> _JOB ITEM_
According to the amphibian migration article, above what temperature do toads and frogs migrate all night toward their spawning waters?

> _SUPPLIED PASSAGE_
:::
More than 2000 amphibians carried to safety so far

Exactly 2,221 frogs, toads and newts have been brought safely to their spawning grounds by activists of the Susy Utzinger Animal Welfare Foundation in the past days and nights.

Frogs, toads and newts who have hibernated on land are now emerging from the torpor and making their way to their spawning grounds by the thousands. Especially on rainy nights, drivers must be prepared for four-legged passers-by on the road near the water. Every springtime, countless amphibians migrate to their spawning grounds: With high humidity and temperatures above 5 degrees, toads and frogs migrate all night long towards their spawning waters. From about 7 p.m. until 7 a.m. every year, around 5 million amphibians start their honeymoon. On these spring migrations, the animals travel between several hundred meters up to several kilometers. However, many hundreds of thousands of them have to pay for their great journey with their lives: The animals, which are usually on the streets in masses, are equally overrun and killed in masses by cars. Every year, late in the evening and early in the morning, many helpers of the Susy Utzinger Animal Welfare Foundation collect grass frogs, toads and newts from amphibian fences and bring them to their spawning grounds. Despite safety measures, many amphibians enter the roads every year and are dependent on the behaviour of every single car driver.

At the time of amphibian migrations, each and every one of us can be considerate and and save countless lives without much effort:

1. Watch out for signs: In the evening hours and at night, try to avoid driving on roads marked with the famous frog warning triangle.
:::
[Records taken from a collection]
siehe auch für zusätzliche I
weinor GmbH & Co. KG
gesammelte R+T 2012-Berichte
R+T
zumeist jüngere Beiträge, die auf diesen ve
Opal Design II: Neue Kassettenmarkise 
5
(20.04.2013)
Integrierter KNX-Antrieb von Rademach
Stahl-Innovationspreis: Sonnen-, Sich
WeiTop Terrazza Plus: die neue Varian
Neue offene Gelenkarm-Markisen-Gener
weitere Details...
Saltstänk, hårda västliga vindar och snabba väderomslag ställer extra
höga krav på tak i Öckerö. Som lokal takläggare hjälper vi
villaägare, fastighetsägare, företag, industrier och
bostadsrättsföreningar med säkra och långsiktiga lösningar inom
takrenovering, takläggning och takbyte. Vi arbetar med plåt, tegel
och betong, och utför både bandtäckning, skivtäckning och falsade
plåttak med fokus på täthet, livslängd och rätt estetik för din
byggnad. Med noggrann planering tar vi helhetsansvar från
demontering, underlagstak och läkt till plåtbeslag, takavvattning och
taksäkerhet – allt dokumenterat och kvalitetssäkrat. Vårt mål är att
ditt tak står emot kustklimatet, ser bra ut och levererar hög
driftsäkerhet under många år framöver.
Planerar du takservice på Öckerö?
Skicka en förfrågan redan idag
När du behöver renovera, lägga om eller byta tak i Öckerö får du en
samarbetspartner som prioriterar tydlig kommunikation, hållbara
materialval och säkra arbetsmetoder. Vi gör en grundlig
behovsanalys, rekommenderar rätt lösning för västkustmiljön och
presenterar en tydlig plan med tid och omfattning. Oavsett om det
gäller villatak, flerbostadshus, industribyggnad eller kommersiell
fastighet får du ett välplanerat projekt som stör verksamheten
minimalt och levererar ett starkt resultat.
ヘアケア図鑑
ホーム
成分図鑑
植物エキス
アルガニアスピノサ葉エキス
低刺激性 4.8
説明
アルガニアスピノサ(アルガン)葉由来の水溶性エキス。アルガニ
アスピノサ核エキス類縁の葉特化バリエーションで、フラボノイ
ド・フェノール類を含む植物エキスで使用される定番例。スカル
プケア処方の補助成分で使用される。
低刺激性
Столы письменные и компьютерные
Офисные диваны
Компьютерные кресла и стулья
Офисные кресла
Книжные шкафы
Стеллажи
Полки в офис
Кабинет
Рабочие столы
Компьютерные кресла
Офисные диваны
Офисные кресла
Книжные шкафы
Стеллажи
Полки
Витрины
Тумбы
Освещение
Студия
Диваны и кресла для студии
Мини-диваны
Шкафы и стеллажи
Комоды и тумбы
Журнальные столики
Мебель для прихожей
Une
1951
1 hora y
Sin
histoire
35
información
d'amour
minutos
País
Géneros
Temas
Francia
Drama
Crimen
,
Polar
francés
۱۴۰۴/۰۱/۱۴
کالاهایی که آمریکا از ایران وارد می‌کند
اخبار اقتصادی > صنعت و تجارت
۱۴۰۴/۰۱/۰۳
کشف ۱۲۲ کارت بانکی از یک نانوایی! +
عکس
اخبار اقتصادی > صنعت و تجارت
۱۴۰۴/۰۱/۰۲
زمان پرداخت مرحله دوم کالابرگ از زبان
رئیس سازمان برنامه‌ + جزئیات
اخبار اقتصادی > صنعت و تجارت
:::
> _SOLUTION_
Above 5 degrees, with high humidity.